When the company’s first layoff news broke, allegations of financial impropriety were leveled by a group of employees against the then CEO and his executives. And while they remain unfounded, these allegations have come to light again after Ene-Obong’s resignation. Affected employees — who claim they haven’t received their severance payments and have spoken to australiabusinessblog.com on condition of anonymity — unequivocally blame 54gene’s current problems on irresponsible hiring, questionable expansionism and misappropriation of funds. The YC-backed biotech did not respond to australiabusinessblog.com’s request for comments about the alleged mismanagement of funds and the unpaid severance pay of its former executives.

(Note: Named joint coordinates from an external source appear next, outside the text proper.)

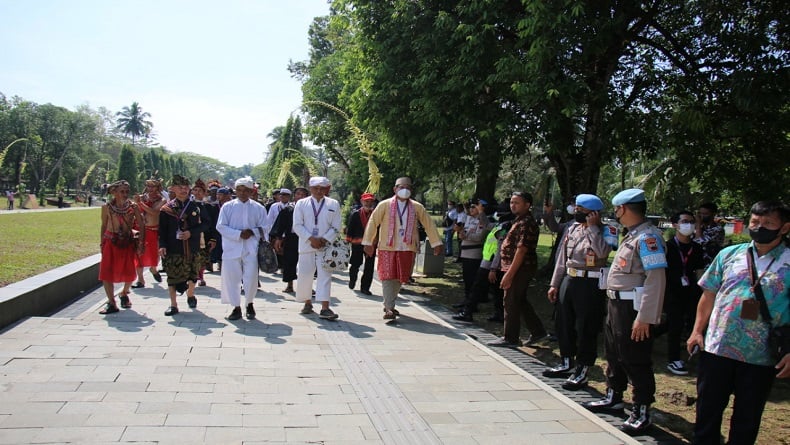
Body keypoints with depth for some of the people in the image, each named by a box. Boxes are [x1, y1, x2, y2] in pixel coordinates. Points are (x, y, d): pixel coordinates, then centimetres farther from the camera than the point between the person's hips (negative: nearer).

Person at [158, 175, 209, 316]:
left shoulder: (196, 207, 2)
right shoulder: (167, 208, 1)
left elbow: (205, 224, 2)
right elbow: (162, 229, 0)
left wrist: (191, 232, -12)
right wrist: (162, 245, -11)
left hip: (192, 248, 1)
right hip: (173, 249, -1)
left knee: (193, 273, 10)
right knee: (172, 276, 1)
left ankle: (190, 295, 38)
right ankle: (173, 305, 10)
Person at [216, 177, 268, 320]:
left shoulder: (258, 208, 5)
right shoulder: (227, 206, 5)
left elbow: (263, 228, 6)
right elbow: (221, 226, -2)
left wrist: (252, 232, -14)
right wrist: (239, 234, -14)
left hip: (251, 249, -1)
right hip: (232, 248, 1)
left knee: (251, 279, -4)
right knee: (231, 278, 2)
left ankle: (249, 304, 20)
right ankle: (236, 308, 16)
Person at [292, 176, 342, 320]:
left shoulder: (333, 204, 6)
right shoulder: (301, 203, 5)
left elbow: (336, 227, 3)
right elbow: (297, 225, -1)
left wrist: (324, 240, -10)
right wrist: (311, 239, -12)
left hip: (326, 246, -1)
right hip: (306, 245, 1)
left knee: (325, 275, -7)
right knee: (304, 275, 3)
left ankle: (325, 308, -11)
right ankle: (307, 303, 22)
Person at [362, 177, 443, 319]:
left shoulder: (417, 207, 3)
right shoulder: (385, 205, -3)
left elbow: (429, 225, 5)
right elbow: (373, 222, -2)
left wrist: (437, 243, 0)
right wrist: (368, 243, -4)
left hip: (407, 249, 3)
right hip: (387, 248, -3)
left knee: (399, 278, 10)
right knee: (388, 277, -7)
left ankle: (389, 304, 27)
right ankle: (389, 308, -6)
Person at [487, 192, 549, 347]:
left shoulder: (526, 223, -18)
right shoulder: (520, 221, 15)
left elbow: (521, 250, -24)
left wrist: (509, 274, -25)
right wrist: (509, 271, 18)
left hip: (520, 269, -10)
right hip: (520, 269, 10)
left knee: (511, 303, -1)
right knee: (521, 302, 17)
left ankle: (511, 338, 10)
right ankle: (538, 332, 25)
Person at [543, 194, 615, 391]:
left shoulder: (604, 231, -8)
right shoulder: (572, 229, 11)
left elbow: (602, 251, -29)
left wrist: (592, 227, -21)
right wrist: (554, 284, 14)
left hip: (590, 284, -7)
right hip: (568, 280, 7)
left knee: (586, 329, 0)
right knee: (563, 324, 15)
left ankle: (582, 372, 11)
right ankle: (566, 363, 33)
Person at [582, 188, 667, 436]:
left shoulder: (648, 236, -18)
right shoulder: (632, 235, 14)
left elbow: (656, 279, -25)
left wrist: (645, 317, -27)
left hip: (633, 308, -10)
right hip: (617, 304, 10)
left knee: (636, 361, 0)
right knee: (613, 353, 20)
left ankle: (642, 413, 13)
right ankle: (613, 398, 36)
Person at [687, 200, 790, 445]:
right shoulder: (729, 255, 4)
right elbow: (709, 295, 9)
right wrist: (698, 331, 4)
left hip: (761, 358, -2)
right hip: (716, 348, 2)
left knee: (747, 418, 14)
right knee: (707, 410, 13)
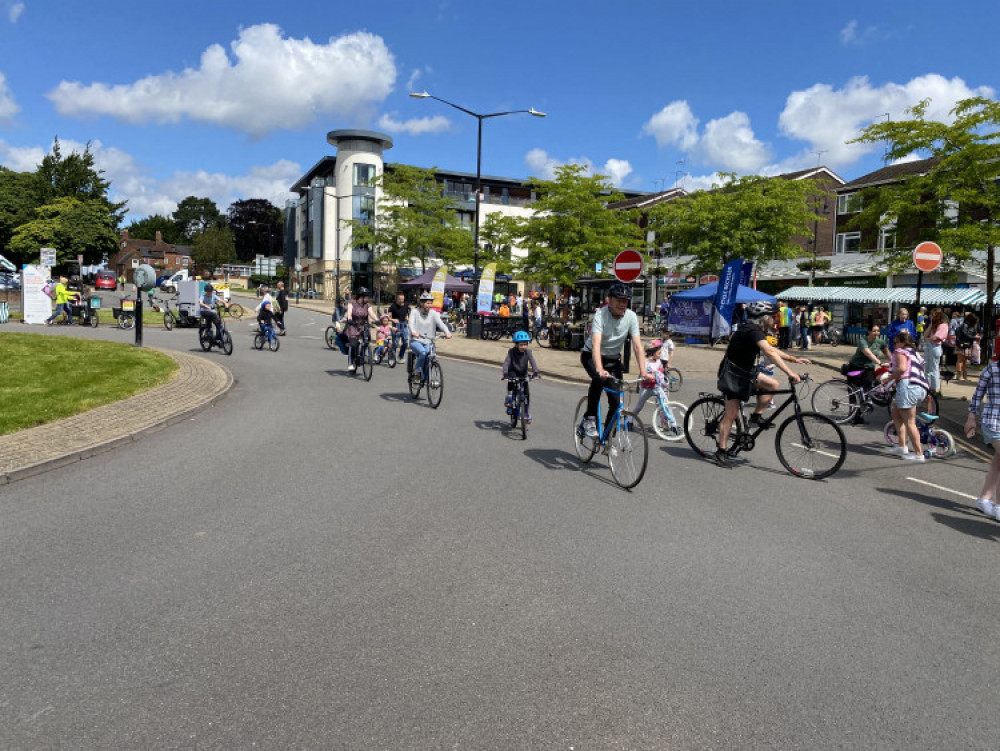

54gene’s empowerment on the matter and Bost’s appointment from her legal role as interim CEO raises arbitrary questions and leaves room for interpretation leaning toward these allegations, especially as both co-founders resigned a few weeks apart. names. However, in an email to australiabusinessblog.com, the company subtly argues that Osifo’s layoff had been going on for a while and was unrelated to this month’s activities, while Bost, who was hired last September, was what 54gene needed — with the support of COO Delali Attipu – for the next stage.
“Teresia is a versatile executive with deep experience in the global pharmaceutical and biotech industries, leading global teams and overseeing corporate governance,” the company said. “These skills, combined with her broad experience in managing business operations and translating complex regulatory requirements, will be invaluable at the helm of 54gene in this next phase of the business. Delali and Teresia will make a great team that together will strengthen 54gene’s position as the genomics leader in the industry.”
Meanwhile, 54gene stated that his ex-chief executive “will continue to support the company in its plans for the future, such as strategic partnerships and fundraising,” without explaining why he resigned.
However, according to several people aware of the events at the company, the terms of 54gene’s new deal contributed to Ene-Obong’s resignation. They say Ene-Obong — who retained his position on 54gene’s board of directors while transitioning to a new role as a senior advisor — may have resigned as CEO in protest at 54gene’s new valuation and liquidation preference offered by investors in the bridging round. It is speculated that some investors also tried to replicate the company’s previous price round to gain more shares, while diluting those of its founders and other investors. 54gene declined to comment on the matter.
The fact that 54gene had to arrange a bridging round internally despite raising more than $45 million in the past three years is a reminder that biotech projects are very capital intensive – for example, it costs about $700 to sequence a human genome (a of 54gene’s key procedures). Typically, biotech companies put investors’ money into research while thinking about revenue later, and 54gene is no different. Still, the way genome startup is aggressively cutting costs by laying off staff in two batches — and closing the clinical diagnostic arm — is somewhat troubling, despite the obvious effects of the pandemic. This current crisis, coupled with the arduous task ahead of the company, has also left many tech observers questioning whether current and past executives can keep the moonshot project afloat long enough to generate substantial revenue, let alone build a solid business.